Given request ▸ Rewrite the lines from the one containing "family: Heliotropiaceae" through the end of the records, both ends included, with "scientific name" replaced by "species" and nothing else changed.

>> Start

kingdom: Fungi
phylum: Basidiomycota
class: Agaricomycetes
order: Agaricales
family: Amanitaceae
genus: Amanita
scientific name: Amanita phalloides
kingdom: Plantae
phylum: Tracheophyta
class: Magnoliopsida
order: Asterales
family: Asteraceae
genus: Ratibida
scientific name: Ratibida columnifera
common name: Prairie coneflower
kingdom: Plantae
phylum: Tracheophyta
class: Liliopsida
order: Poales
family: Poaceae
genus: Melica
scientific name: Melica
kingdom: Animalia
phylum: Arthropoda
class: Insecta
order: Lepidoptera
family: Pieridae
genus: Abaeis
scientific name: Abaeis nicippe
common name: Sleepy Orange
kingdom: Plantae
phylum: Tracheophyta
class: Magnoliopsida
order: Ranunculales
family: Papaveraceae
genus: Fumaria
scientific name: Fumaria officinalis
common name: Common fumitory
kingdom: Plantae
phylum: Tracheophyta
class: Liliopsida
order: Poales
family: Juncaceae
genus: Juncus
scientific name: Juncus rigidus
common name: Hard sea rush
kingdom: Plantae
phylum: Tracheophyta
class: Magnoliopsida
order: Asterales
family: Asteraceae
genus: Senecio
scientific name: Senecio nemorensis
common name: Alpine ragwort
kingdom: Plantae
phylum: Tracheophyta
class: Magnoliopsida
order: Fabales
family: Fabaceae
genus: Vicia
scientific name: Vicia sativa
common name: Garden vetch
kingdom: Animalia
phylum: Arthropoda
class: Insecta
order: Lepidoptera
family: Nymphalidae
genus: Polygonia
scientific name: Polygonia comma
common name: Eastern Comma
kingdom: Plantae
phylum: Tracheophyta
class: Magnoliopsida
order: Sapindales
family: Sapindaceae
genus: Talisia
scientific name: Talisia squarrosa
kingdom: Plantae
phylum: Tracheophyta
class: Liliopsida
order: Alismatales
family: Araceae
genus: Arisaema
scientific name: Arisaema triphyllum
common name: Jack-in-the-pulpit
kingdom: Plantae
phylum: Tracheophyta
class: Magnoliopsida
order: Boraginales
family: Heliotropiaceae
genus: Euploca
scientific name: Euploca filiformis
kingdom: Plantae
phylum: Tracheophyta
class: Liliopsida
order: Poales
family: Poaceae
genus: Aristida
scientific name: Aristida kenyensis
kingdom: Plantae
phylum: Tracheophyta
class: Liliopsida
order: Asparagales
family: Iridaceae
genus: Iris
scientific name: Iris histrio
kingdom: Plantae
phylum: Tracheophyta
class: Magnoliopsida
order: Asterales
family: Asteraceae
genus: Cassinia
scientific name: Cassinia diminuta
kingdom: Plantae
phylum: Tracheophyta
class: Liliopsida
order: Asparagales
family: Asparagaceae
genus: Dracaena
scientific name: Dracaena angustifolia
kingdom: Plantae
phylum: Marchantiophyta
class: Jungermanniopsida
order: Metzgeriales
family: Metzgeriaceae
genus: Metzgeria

>> End

Solution to the problem ▸
family: Heliotropiaceae
genus: Euploca
species: Euploca filiformis
kingdom: Plantae
phylum: Tracheophyta
class: Liliopsida
order: Poales
family: Poaceae
genus: Aristida
species: Aristida kenyensis
kingdom: Plantae
phylum: Tracheophyta
class: Liliopsida
order: Asparagales
family: Iridaceae
genus: Iris
species: Iris histrio
kingdom: Plantae
phylum: Tracheophyta
class: Magnoliopsida
order: Asterales
family: Asteraceae
genus: Cassinia
species: Cassinia diminuta
kingdom: Plantae
phylum: Tracheophyta
class: Liliopsida
order: Asparagales
family: Asparagaceae
genus: Dracaena
species: Dracaena angustifolia
kingdom: Plantae
phylum: Marchantiophyta
class: Jungermanniopsida
order: Metzgeriales
family: Metzgeriaceae
genus: Metzgeria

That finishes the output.